BEGIN DATA SUPPLIED
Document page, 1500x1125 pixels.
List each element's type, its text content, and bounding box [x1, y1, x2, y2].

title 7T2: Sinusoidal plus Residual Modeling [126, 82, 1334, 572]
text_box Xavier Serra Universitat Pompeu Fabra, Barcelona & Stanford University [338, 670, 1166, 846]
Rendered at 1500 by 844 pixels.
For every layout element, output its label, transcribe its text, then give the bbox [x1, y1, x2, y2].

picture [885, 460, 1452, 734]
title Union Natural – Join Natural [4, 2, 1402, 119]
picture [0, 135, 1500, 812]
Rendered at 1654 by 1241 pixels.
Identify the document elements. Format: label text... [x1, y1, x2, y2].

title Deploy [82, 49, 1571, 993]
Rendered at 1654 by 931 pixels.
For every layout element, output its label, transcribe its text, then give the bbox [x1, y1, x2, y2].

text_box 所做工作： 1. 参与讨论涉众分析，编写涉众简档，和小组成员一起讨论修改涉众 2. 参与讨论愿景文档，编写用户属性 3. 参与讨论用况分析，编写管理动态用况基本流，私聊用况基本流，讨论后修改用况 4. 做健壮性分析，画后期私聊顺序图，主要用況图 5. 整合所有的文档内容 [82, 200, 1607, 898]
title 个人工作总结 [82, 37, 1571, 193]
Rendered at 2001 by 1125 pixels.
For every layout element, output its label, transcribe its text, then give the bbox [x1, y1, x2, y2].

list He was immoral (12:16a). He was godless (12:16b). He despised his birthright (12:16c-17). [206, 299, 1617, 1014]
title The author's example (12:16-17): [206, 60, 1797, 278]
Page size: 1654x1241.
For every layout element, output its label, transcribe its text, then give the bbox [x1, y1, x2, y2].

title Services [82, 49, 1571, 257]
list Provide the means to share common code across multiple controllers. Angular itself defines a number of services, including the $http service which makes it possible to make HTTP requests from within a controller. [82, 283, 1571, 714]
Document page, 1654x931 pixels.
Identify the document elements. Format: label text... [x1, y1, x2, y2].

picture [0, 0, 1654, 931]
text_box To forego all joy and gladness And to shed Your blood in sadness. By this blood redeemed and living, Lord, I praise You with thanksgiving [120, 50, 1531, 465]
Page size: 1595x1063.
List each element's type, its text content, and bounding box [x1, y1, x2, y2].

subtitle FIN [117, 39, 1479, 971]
END DATA SUPPLIED
### WHAT THE TASK REQUIRES
Put the records from the line with "Rendered at 1654 by 1241 pixels." up to and including the line with "title The author's" into a two-column CSV with the headers instruction and layout. Give each record one row, with its text and its answer each in a single quoted field and line breaks replaced by spaces.

### EXERCISE SOLUTION
instruction,layout
"Rendered at 1654 by 1241 pixels. Identify the document elements. Format: label text... [x1, y1, x2, y2].","title Deploy [82, 49, 1571, 993]"
"Rendered at 1654 by 931 pixels. For every layout element, output its label, transcribe its text, then give the bbox [x1, y1, x2, y2].","text_box 所做工作： 1. 参与讨论涉众分析，编写涉众简档，和小组成员一起讨论修改涉众 2. 参与讨论愿景文档，编写用户属性 3. 参与讨论用况分析，编写管理动态用况基本流，私聊用况基本流，讨论后修改用况 4. 做健壮性分析，画后期私聊顺序图，主要用況图 5. 整合所有的文档内容 [82, 200, 1607, 898] title 个人工作总结 [82, 37, 1571, 193]"
"Rendered at 2001 by 1125 pixels. For every layout element, output its label, transcribe its text, then give the bbox [x1, y1, x2, y2].","list He was immoral (12:16a). He was godless (12:16b). He despised his birthright (12:16c-17). [206, 299, 1617, 1014] title The author's example (12:16-17): [206, 60, 1797, 278]"